[erlang-questions] Parsing with regexp (was regexp is slow)

Thu Nov 9 02:32:09 CET 2006

OK, a few comments.

The program which was mentioned was specifically for bench-marking 
regexps, so there is not much you can do about that.

You are probably right that in some/many cases regexps are not the best 
solution, but if it is something which people know about then they will 
use them and we must give them a godd implementation.

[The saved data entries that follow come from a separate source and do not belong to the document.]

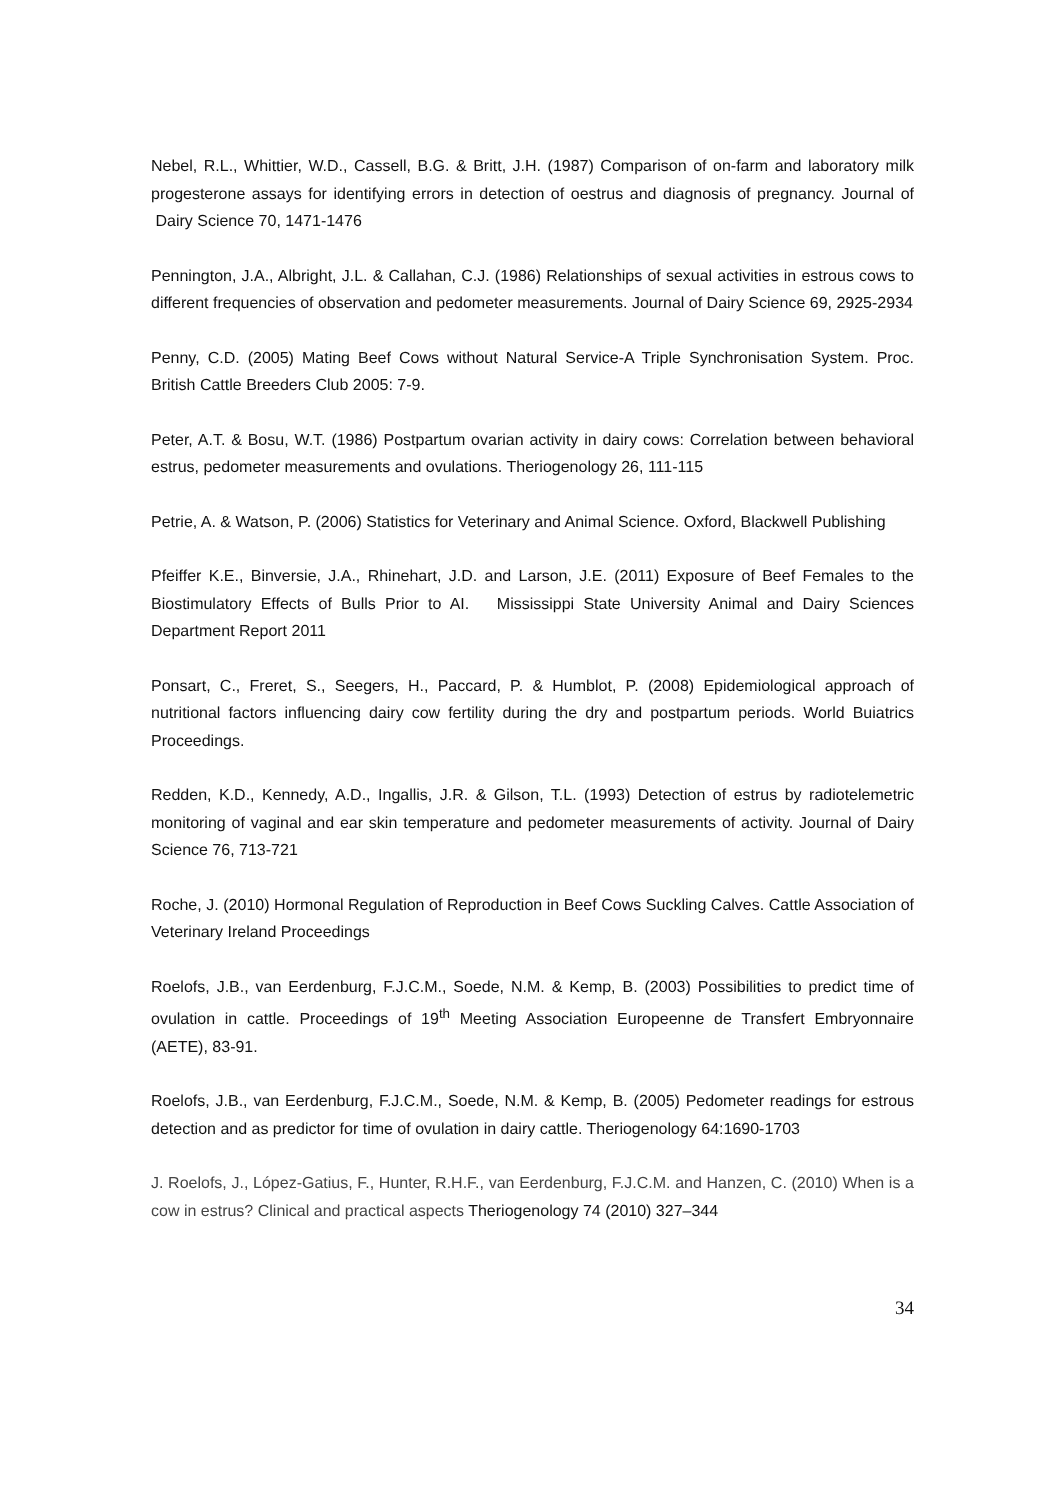Nebel, R.L., Whittier, W.D., Cassell, B.G. & Britt, J.H. (1987) Comparison of on-farm and laboratory milk progesterone assays for identifying errors in detection of oestrus and diagnosis of pregnancy. Journal of Dairy Science 70, 1471-1476
Pennington, J.A., Albright, J.L. & Callahan, C.J. (1986) Relationships of sexual activities in estrous cows to different frequencies of observation and pedometer measurements. Journal of Dairy Science 69, 2925-2934
Penny, C.D. (2005) Mating Beef Cows without Natural Service-A Triple Synchronisation System. Proc. British Cattle Breeders Club 2005: 7-9.
Peter, A.T. & Bosu, W.T. (1986) Postpartum ovarian activity in dairy cows: Correlation between behavioral estrus, pedometer measurements and ovulations. Theriogenology 26, 111-115
Petrie, A. & Watson, P. (2006) Statistics for Veterinary and Animal Science. Oxford, Blackwell Publishing
Pfeiffer K.E., Binversie, J.A., Rhinehart, J.D. and Larson, J.E. (2011) Exposure of Beef Females to the Biostimulatory Effects of Bulls Prior to AI. Mississippi State University Animal and Dairy Sciences Department Report 2011
Ponsart, C., Freret, S., Seegers, H., Paccard, P. & Humblot, P. (2008) Epidemiological approach of nutritional factors influencing dairy cow fertility during the dry and postpartum periods. World Buiatrics Proceedings.
Redden, K.D., Kennedy, A.D., Ingallis, J.R. & Gilson, T.L. (1993) Detection of estrus by radiotelemetric monitoring of vaginal and ear skin temperature and pedometer measurements of activity. Journal of Dairy Science 76, 713-721
Roche, J. (2010) Hormonal Regulation of Reproduction in Beef Cows Suckling Calves. Cattle Association of Veterinary Ireland Proceedings
Roelofs, J.B., van Eerdenburg, F.J.C.M., Soede, N.M. & Kemp, B. (2003) Possibilities to predict time of ovulation in cattle. Proceedings of 19<sup>th</sup> Meeting Association Europeenne de Transfert Embryonnaire (AETE), 83-91.
Roelofs, J.B., van Eerdenburg, F.J.C.M., Soede, N.M. & Kemp, B. (2005) Pedometer readings for estrous detection and as predictor for time of ovulation in dairy cattle. Theriogenology 64:1690-1703
J. Roelofs, J., López-Gatius, F., Hunter, R.H.F., van Eerdenburg, F.J.C.M. and Hanzen, C. (2010) When is a cow in estrus? Clinical and practical aspects Theriogenology 74 (2010) 327–344
34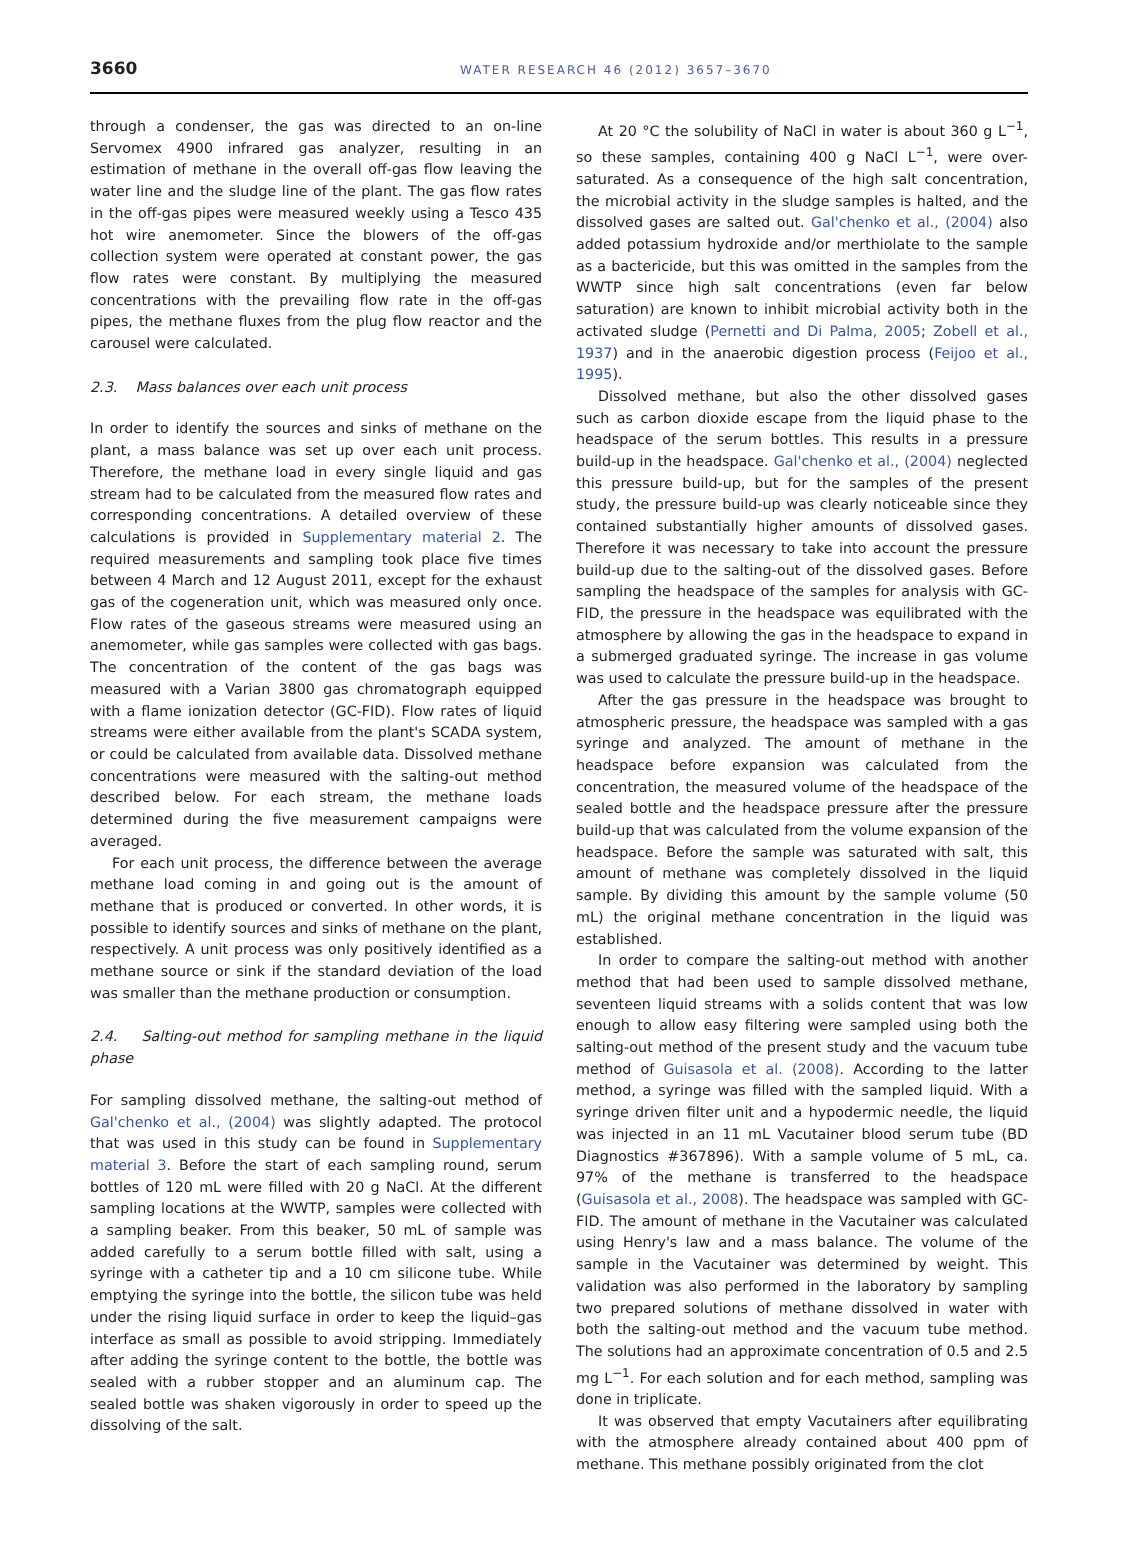3660 WATER RESEARCH 46 (2012) 3657–3670
through a condenser, the gas was directed to an on-line Servomex 4900 infrared gas analyzer, resulting in an estimation of methane in the overall off-gas flow leaving the water line and the sludge line of the plant. The gas flow rates in the off-gas pipes were measured weekly using a Tesco 435 hot wire anemometer. Since the blowers of the off-gas collection system were operated at constant power, the gas flow rates were constant. By multiplying the measured concentrations with the prevailing flow rate in the off-gas pipes, the methane fluxes from the plug flow reactor and the carousel were calculated.
2.3. Mass balances over each unit process
In order to identify the sources and sinks of methane on the plant, a mass balance was set up over each unit process. Therefore, the methane load in every single liquid and gas stream had to be calculated from the measured flow rates and corresponding concentrations. A detailed overview of these calculations is provided in Supplementary material 2. The required measurements and sampling took place five times between 4 March and 12 August 2011, except for the exhaust gas of the cogeneration unit, which was measured only once. Flow rates of the gaseous streams were measured using an anemometer, while gas samples were collected with gas bags. The concentration of the content of the gas bags was measured with a Varian 3800 gas chromatograph equipped with a flame ionization detector (GC-FID). Flow rates of liquid streams were either available from the plant's SCADA system, or could be calculated from available data. Dissolved methane concentrations were measured with the salting-out method described below. For each stream, the methane loads determined during the five measurement campaigns were averaged.
For each unit process, the difference between the average methane load coming in and going out is the amount of methane that is produced or converted. In other words, it is possible to identify sources and sinks of methane on the plant, respectively. A unit process was only positively identified as a methane source or sink if the standard deviation of the load was smaller than the methane production or consumption.
2.4. Salting-out method for sampling methane in the liquid phase
For sampling dissolved methane, the salting-out method of Gal'chenko et al., (2004) was slightly adapted. The protocol that was used in this study can be found in Supplementary material 3. Before the start of each sampling round, serum bottles of 120 mL were filled with 20 g NaCl. At the different sampling locations at the WWTP, samples were collected with a sampling beaker. From this beaker, 50 mL of sample was added carefully to a serum bottle filled with salt, using a syringe with a catheter tip and a 10 cm silicone tube. While emptying the syringe into the bottle, the silicon tube was held under the rising liquid surface in order to keep the liquid–gas interface as small as possible to avoid stripping. Immediately after adding the syringe content to the bottle, the bottle was sealed with a rubber stopper and an aluminum cap. The sealed bottle was shaken vigorously in order to speed up the dissolving of the salt.
At 20 °C the solubility of NaCl in water is about 360 g L<sup>−1</sup>, so these samples, containing 400 g NaCl L<sup>−1</sup>, were over-saturated. As a consequence of the high salt concentration, the microbial activity in the sludge samples is halted, and the dissolved gases are salted out. Gal'chenko et al., (2004) also added potassium hydroxide and/or merthiolate to the sample as a bactericide, but this was omitted in the samples from the WWTP since high salt concentrations (even far below saturation) are known to inhibit microbial activity both in the activated sludge (Pernetti and Di Palma, 2005; Zobell et al., 1937) and in the anaerobic digestion process (Feijoo et al., 1995).
Dissolved methane, but also the other dissolved gases such as carbon dioxide escape from the liquid phase to the headspace of the serum bottles. This results in a pressure build-up in the headspace. Gal'chenko et al., (2004) neglected this pressure build-up, but for the samples of the present study, the pressure build-up was clearly noticeable since they contained substantially higher amounts of dissolved gases. Therefore it was necessary to take into account the pressure build-up due to the salting-out of the dissolved gases. Before sampling the headspace of the samples for analysis with GC-FID, the pressure in the headspace was equilibrated with the atmosphere by allowing the gas in the headspace to expand in a submerged graduated syringe. The increase in gas volume was used to calculate the pressure build-up in the headspace.
After the gas pressure in the headspace was brought to atmospheric pressure, the headspace was sampled with a gas syringe and analyzed. The amount of methane in the headspace before expansion was calculated from the concentration, the measured volume of the headspace of the sealed bottle and the headspace pressure after the pressure build-up that was calculated from the volume expansion of the headspace. Before the sample was saturated with salt, this amount of methane was completely dissolved in the liquid sample. By dividing this amount by the sample volume (50 mL) the original methane concentration in the liquid was established.
In order to compare the salting-out method with another method that had been used to sample dissolved methane, seventeen liquid streams with a solids content that was low enough to allow easy filtering were sampled using both the salting-out method of the present study and the vacuum tube method of Guisasola et al. (2008). According to the latter method, a syringe was filled with the sampled liquid. With a syringe driven filter unit and a hypodermic needle, the liquid was injected in an 11 mL Vacutainer blood serum tube (BD Diagnostics #367896). With a sample volume of 5 mL, ca. 97% of the methane is transferred to the headspace (Guisasola et al., 2008). The headspace was sampled with GC-FID. The amount of methane in the Vacutainer was calculated using Henry's law and a mass balance. The volume of the sample in the Vacutainer was determined by weight. This validation was also performed in the laboratory by sampling two prepared solutions of methane dissolved in water with both the salting-out method and the vacuum tube method. The solutions had an approximate concentration of 0.5 and 2.5 mg L<sup>−1</sup>. For each solution and for each method, sampling was done in triplicate.
It was observed that empty Vacutainers after equilibrating with the atmosphere already contained about 400 ppm of methane. This methane possibly originated from the clot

When you talk about spliting the binary do you mean that this is done 
internally and transparently to the user? Or does the user see the list 
of segments? The origianl implementation of binaries had this capability 
of referencing segments of a large binary. Very good for pulling the 
binary apart. Although you could use it for splicing together if you 
were careful.

Robert

Jay Nelson wrote:
>
> Robert Virding wrote:
> 
> 
>>In this case it wouldn't help at all as the result from each 
>>substitution is passed directly into a new subst. You loop over a 
>>pre-defined set of substitutions threading the result through.
> 
> 
> 
> The goal of the paper was to come up with a very efficient way to
> handle exactly these types of situations, where a subset of a large
> piece of data needs to be found / extracted and then transformed in
> some way.  Using Joe's "inefficient coding style" works for small
> problems, but the heap quickly blows up when things get converted
> to lists.  If you filter them and garbage collect you might get by
> but not if the data source is 10s of MBs.
> 
> regexps are concise and convenient in a lot of situations, but there
> are two things I don't like: when the pattern gets to be so complicated
> that it can no longer be understood, and when it leads to particularly
> inefficient handling of data.  As long as the data size isn't too big,
> the latter case shouldn't matter, unless it needs to execute many times.
> 
> In erlang, a more efficient approach (and the one I tried to embrace
> in the paper), was to read the full data source as a single large binary.
> Any filtering or extraction was done so that the result was a list of
> sub-binaries pointing to the original data (essentially a struct with
> a pointer and a length which can be constructed quickly) without creating
> any intermediate structures or any garbage to collect.  The filtered
> list could then be transformed, resulting in computational effort only
> being taken on the elements of the data stream that mattered.
> 
> The fact that regexp uses substitution is an artifact of implementation
> or of sticking to the user's understanding of the model.  It is not
> necessary to solve the problem.
> 
> The sub-binary approach led to the natural desire for binary comprehensions.
> When that is soon available in the language, this approach will be very clear
> and reasonably efficient (although not as efficient as the BIFs, which
> really screamed).
> 
> I have been working more on patterns, parsing and extraction, but I won't
> have anything to say about it publicly for a few more months.